Even if you find something that works, you can’t get complacent because part of the beauty of Fortnite Battle Royale is its constant state of upheaval. Epic has shown a willingness to make big changes to the weapon hierarchy overnight. Maybe in the next patch, snipers will replace shotguns as the go-to weapon class and the simple staircases and bridges of today will give way to the grandiose sniping fortresses of tomorrow as building tactics change to match the new weapon balance. That’s how Fortnite Battle Royale has overcome one of the biggest challenges for any battle royale game: Keeping up with the demand from its community for new and exciting gameplay and cosmetic additions.

The pace of new content has also been impressive.

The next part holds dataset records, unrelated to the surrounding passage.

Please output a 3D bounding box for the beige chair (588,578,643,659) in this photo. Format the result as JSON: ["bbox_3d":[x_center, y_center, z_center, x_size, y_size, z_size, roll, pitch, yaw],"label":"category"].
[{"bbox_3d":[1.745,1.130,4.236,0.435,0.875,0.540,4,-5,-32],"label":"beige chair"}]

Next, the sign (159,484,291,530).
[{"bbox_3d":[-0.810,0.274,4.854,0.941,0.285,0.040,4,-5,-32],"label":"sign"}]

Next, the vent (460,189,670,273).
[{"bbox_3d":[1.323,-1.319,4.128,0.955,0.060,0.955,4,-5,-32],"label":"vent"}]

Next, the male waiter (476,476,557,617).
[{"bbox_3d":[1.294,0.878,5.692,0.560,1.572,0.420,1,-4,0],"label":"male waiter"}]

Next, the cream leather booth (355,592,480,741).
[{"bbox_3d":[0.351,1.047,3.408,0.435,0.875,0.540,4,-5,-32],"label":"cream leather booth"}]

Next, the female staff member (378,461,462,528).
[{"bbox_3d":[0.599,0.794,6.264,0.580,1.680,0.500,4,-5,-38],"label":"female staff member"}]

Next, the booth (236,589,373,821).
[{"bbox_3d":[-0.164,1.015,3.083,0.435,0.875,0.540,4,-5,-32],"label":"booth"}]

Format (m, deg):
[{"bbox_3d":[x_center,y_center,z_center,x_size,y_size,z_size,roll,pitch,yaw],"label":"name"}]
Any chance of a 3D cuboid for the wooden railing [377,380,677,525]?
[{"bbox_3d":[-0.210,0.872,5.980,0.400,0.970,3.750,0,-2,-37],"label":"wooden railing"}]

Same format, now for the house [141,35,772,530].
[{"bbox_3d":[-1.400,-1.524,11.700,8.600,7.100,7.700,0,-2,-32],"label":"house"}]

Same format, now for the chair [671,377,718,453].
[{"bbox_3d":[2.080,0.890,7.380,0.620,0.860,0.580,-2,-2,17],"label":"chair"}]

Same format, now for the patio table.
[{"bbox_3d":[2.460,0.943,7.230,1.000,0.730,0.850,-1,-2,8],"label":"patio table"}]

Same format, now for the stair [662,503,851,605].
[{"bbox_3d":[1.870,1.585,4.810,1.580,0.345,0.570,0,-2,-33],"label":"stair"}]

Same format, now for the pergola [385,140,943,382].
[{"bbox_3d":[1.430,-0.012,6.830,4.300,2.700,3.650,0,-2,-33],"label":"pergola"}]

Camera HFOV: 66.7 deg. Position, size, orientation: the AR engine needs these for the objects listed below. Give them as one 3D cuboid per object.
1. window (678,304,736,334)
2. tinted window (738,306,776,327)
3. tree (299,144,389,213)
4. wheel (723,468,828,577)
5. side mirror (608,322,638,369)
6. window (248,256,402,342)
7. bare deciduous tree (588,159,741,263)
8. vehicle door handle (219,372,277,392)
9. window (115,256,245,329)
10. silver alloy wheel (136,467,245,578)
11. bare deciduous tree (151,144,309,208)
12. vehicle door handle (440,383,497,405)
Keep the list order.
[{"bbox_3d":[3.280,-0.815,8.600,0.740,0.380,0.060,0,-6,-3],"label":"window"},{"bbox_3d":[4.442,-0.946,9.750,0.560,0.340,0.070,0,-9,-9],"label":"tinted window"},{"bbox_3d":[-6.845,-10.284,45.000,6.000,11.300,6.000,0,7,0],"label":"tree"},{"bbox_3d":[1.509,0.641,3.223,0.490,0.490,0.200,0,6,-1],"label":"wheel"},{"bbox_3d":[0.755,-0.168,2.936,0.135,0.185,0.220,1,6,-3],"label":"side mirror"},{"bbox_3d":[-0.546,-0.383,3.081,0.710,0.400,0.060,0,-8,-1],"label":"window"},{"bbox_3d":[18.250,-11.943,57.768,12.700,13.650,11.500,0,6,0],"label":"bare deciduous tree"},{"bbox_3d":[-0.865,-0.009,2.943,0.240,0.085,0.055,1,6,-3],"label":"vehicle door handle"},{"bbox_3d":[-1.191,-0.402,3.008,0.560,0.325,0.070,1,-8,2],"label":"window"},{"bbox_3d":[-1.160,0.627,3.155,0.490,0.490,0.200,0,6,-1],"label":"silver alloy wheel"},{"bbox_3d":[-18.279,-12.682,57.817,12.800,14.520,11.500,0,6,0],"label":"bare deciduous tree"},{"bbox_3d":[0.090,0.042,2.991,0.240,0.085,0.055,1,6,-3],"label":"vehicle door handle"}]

The biggest microtransaction available is the $10 Battle Pass.

Fortnite Battle Royale runs fantastically on every platform I played it on.

The first couple of matches are all about the pursuit of tasting the first victory, or Victory Royale, as Fortnite calls it. Achieving it and seeing the tepid fanfare that accompanies it, however, ends up feeling like a bit of a letdown. But the feat of beating 99 other players is the true victory, and personal satisfaction is more than enough to make up for the bland winner screen. Suddenly, every game I dropped into felt winnable, and my drive to keep improving grew even more intense.

Whether it was my first win, my fifth, or my twenty-fifth, the sense of excitement from a well-played game never leaves. This was twice as true in duo or squad games, when the lackluster victory screen becomes merely a backdrop to the shouts of my friends as they boast about their incredible shots and recount their closest calls.